Data to use below:

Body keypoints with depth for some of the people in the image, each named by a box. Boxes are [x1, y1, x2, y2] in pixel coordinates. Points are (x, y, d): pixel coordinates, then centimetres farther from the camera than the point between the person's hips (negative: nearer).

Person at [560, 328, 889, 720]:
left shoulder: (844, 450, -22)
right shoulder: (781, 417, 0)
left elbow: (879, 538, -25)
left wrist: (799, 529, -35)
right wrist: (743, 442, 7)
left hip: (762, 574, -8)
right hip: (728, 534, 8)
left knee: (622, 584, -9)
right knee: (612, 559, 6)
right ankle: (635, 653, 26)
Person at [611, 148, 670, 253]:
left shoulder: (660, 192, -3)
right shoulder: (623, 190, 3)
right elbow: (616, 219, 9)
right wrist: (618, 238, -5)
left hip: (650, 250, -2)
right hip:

End of Data to use.

Copy down the complete data exactly as supplied.

Body keypoints with depth for some of the people in the image, each named by a box. Boxes are [x1, y1, x2, y2] in pixel coordinates. Points are (x, y, d): pixel coordinates, then centimetres farther from the camera than the point between the person's hips (negative: nearer).

Person at [560, 328, 889, 720]:
left shoulder: (844, 450, -22)
right shoulder: (781, 417, 0)
left elbow: (879, 538, -25)
left wrist: (799, 529, -35)
right wrist: (743, 442, 7)
left hip: (762, 574, -8)
right hip: (728, 534, 8)
left knee: (622, 584, -9)
right knee: (612, 559, 6)
right ankle: (635, 653, 26)
Person at [611, 148, 670, 253]:
left shoulder: (660, 192, -3)
right shoulder: (623, 190, 3)
right elbow: (616, 219, 9)
right wrist: (618, 238, -5)
left hip: (650, 250, -2)
right hip:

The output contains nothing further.